Avignon Festival: „Hekuba, nicht Hekabe“, von Tiago Rodrigues, der wesentliche Zauber des Theaters

Avignon Festival: „Hekuba, nicht Hekabe“, von Tiago Rodrigues, der wesentliche Zauber des Theaters
Avignon Festival: „Hekuba, nicht Hekabe“, von Tiago Rodrigues, der wesentliche Zauber des Theaters
-

Nach einer guten Viertelstunde Fußmarsch durch den Wald kommen wir dort an. Der mineralische und von einem grünen Band umgebene Boulbon-Steinbruch ist mit außergewöhnlichen Lichterarbeiten geschmückt und wird nur von Tischen und Stühlen sowie der imposanten überdachten Statue eines dreibeinigen Hundes, einem mythologischen Wahrzeichen, eingenommen. Eine Schauspielertruppe, ganz in Schwarz, ist am ersten Probentag für Hekabe von Euripides. Es funktioniert, entspannt, lacht, zwischen Druckstößen (Entspannen Sie sich, die Premiere ist noch in weiter Ferne!) und Reaktionen auf eine feministische Lesart eines Textes, der vor 2.500 Jahren geschrieben wurde.

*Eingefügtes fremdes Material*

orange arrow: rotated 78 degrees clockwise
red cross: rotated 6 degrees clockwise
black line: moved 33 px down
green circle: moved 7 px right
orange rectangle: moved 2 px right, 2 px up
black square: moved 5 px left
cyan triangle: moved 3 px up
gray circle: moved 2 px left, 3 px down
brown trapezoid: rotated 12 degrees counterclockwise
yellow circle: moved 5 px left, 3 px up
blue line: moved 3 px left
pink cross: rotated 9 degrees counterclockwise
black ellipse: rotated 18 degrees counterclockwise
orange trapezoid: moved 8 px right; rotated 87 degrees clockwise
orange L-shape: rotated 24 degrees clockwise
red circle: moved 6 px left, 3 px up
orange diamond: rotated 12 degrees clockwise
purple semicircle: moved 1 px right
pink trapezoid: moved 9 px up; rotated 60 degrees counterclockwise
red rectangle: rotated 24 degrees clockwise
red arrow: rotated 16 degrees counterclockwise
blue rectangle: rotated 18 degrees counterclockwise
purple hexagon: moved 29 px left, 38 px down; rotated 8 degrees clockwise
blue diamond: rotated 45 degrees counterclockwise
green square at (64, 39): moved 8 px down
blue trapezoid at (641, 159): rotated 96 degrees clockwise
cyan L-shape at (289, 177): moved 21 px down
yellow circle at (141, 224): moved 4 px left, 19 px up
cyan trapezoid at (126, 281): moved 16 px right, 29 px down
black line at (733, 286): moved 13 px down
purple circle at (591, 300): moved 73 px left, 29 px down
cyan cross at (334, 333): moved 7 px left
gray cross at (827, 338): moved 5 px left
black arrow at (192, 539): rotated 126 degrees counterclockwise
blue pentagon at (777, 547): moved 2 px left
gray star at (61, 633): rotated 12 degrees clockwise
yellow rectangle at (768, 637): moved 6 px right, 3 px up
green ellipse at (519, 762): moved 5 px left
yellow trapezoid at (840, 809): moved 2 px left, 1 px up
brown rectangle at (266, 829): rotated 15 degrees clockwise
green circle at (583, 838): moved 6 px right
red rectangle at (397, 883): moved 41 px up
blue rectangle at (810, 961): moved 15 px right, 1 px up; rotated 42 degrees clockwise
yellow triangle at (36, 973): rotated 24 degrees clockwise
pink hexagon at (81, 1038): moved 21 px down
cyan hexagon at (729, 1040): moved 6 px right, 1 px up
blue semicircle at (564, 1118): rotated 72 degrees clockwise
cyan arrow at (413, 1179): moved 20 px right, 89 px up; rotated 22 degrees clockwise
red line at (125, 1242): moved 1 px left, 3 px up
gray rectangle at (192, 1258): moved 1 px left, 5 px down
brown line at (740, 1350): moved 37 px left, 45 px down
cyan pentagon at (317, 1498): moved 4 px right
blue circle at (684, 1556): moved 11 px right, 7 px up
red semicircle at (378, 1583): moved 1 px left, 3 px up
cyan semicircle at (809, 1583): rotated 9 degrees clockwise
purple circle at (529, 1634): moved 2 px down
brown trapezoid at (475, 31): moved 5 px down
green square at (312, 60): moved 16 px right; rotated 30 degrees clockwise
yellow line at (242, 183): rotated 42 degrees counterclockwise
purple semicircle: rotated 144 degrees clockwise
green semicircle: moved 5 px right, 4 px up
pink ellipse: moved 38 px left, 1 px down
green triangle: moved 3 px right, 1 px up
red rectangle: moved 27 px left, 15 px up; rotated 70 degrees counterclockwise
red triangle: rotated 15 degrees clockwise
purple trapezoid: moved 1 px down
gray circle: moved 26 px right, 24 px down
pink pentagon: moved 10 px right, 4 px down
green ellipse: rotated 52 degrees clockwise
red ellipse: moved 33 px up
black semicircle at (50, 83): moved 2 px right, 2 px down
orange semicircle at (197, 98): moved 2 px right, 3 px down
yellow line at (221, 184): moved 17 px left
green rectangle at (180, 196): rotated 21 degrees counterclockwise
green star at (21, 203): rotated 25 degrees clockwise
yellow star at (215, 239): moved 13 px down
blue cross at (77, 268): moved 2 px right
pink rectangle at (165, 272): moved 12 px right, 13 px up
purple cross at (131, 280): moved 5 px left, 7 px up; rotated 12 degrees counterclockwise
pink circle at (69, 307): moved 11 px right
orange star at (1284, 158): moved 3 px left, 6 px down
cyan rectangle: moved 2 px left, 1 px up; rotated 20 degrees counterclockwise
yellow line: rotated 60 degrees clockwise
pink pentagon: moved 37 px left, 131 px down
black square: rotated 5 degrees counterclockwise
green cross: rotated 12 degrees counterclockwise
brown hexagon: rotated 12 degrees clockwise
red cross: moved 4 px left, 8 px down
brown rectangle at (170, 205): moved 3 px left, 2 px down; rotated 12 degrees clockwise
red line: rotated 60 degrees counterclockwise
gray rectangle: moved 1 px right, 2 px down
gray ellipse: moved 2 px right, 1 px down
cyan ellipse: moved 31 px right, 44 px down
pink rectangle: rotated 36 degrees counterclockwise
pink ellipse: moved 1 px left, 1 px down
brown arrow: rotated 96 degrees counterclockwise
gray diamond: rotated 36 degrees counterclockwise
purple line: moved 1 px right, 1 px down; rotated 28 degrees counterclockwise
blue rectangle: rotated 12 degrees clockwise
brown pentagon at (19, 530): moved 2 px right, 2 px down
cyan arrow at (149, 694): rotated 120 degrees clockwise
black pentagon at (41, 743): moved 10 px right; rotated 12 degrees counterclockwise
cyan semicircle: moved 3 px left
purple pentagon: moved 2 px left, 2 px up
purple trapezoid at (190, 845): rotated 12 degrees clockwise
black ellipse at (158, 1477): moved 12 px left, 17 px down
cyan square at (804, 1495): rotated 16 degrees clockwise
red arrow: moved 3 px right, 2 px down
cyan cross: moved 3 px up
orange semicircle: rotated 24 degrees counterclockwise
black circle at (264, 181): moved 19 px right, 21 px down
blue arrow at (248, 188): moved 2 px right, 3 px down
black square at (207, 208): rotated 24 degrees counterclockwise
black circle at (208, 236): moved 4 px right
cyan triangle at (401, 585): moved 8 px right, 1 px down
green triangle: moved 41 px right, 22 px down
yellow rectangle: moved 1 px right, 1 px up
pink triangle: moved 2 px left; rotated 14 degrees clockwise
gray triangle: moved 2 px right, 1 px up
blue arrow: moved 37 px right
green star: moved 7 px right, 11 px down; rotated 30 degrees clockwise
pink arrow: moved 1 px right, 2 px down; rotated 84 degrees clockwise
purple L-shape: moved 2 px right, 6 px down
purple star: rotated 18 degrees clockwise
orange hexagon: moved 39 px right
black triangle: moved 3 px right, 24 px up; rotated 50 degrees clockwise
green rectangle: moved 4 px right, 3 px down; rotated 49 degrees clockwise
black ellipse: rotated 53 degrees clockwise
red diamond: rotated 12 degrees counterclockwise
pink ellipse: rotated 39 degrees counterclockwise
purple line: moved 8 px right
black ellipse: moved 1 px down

Nadia (Elsa Lepoivre) spielt Hekabe, die gestürzte Königin von Troja, deren Kinder zu politischen Themen geworden sind, sie spricht mit Agamemnon (Denis Podalydès). Die Schauspielerin ist beschäftigt, muss früher gehen, stößt auf Mitgefühl oder Ärger … Das Drama, das Nadia erlebt, gesellt sich zu der Tragödie, die Hekabe verwüstet. Sie kämpft auch, revoltiert, greift die Macht an und wirft den Spieß um, wenn es um Institutionen für die Unterbringung gefährdeter Kinder geht.

Ihr Sohn Otis, bei dem im Alter von vier Jahren Autismus diagnostiziert wurde, wurde in einem Pflegeheim unerträglich misshandelt. Sein fragiles Gleichgewicht wurde zerstört. Von dort aus verflechten sich die Fäden zweier Leben, das der Schauspielerin und das der Figur, die sie spielt, und verschmelzen in der Kraft einer Sache, der Leidenschaft einer Revolte, einer Wut, einem Kampf gegen eine Situation, die nur Menschen vereint, die sich auf eine Linie bringen auf einem System verwerfen.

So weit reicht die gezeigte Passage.